Video of this event.

Kathryn Desplanque on Art-world satire in print during 18th and 19th centuries.

Our ideological investment in a narrative that aligns the story of modern art with the story of the artist’s liberation has a dark underbelly. Whom or what does this narrative serve and what does it obscure? Is not the visual artist liberated also another way of molding artistic work to the ethos of competitive individualism?

In the eighteenth and nineteenth centuries artists demonstrated a nuanced awareness of these transitions, and criticized their impact on the artist, art object, and the art world prolifically and vociferously. But their protests have escaped our notice, having been conducted in a medium marginalized or overlooked in the field of art history: the satirical image. This talk surveys the genre of art-world graphic satire—a corpus of 530 images that satirize Paris’ art-world and range from eighteenth-century loose-leaf etchings and engravings, to Revolutionary and early nineteenth-century satirical image albums in etching and lithography, to the lithographic satirical periodical press established around 1830.

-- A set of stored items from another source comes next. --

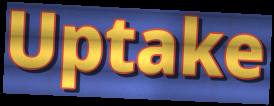
Uptake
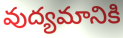
వుద్యమానికి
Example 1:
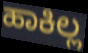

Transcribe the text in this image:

ಹಾಕಿಲ್ಲ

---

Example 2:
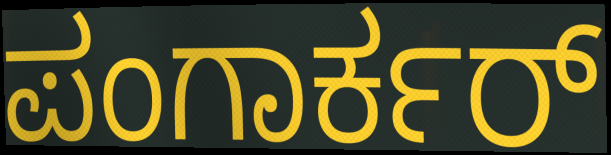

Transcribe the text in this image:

ಪಂಗಾರ್ಕರ್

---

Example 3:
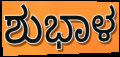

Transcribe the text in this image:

ಶುಭಾಳ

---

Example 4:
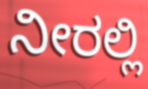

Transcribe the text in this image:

ನೀರಲ್ಲಿ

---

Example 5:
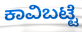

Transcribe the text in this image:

ಕಾವಿಬಟ್ಟೆ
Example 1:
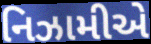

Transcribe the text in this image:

નિઝામીએ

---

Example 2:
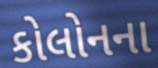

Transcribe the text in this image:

કોલોનના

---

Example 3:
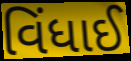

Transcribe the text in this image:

વિંધાઈ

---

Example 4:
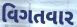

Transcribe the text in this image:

વિગતવાર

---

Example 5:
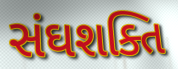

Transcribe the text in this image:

સંઘશક્તિ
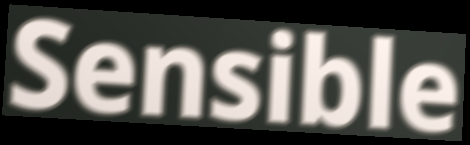
Sensible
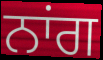
ਨਾਂਗ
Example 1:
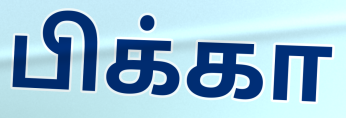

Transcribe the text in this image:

பிக்கா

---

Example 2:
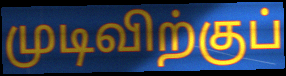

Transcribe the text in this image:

முடிவிற்குப்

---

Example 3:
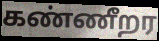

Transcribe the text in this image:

கண்ணீறர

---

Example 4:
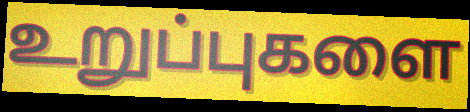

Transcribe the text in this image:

உறுப்புகளை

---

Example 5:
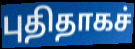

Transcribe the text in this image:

புதிதாகச்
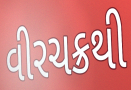
વીરચક્રથી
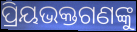
ପ୍ରିୟଭକ୍ତଗଣଙ୍କୁ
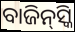
ବାଜିନ୍‌ସ୍କି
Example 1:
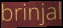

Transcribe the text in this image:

brinjal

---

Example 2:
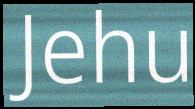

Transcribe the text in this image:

Jehu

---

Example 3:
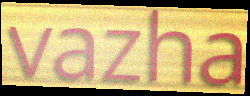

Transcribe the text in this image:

vazha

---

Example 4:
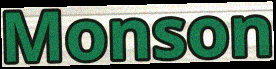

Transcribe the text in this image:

Monson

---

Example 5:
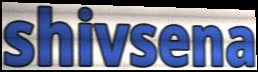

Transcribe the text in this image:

shivsena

Art-world satire’s protagonist is the starving or inglorious artist, which served as a vehicle to visibilize invisible structural changes in Paris’ art world. Through the inglorious artist and other figures, art-world satire explores the shift in the status of the artist, the organization of the art world from a corporate model to a free market, the emergence of a bourgeois market for art, and the unresolved debate on art’s status as a mechanical or liberal art.

Kathryn Desplanque, PhD, is an art historian, artist, and activist. She is a specialist in 18th and 19th European visual culture currently on a Banting Postdoctoral Fellowship at Carleton University (Ottawa, ON), and will take up a position as Assistant Professor of 18th and 19th century European Art at UNC Chapel Hill in 2021. Kathryn approaches visual culture studies through the lens of material culture studies and the sociology of art to examine the tensions and contradictions elicited by financial capitalism’s impact on the art world. Her scholarship can be found in Eighteenth-Century Studies, The Mediatization of the Artist, and RACAR: Canadian Art Review. Kathryn is proud to serve on the Board of Directors for Ottawa’s Digital Arts Resource Centre and on the Research Advisory Board to the qualitative data analysis company, QSR International.

Published by Basset. Early 19th century. Le Grand Diable Mammon d’Argent. Etching and engraving. Bibliothèque nationale de France, Paris.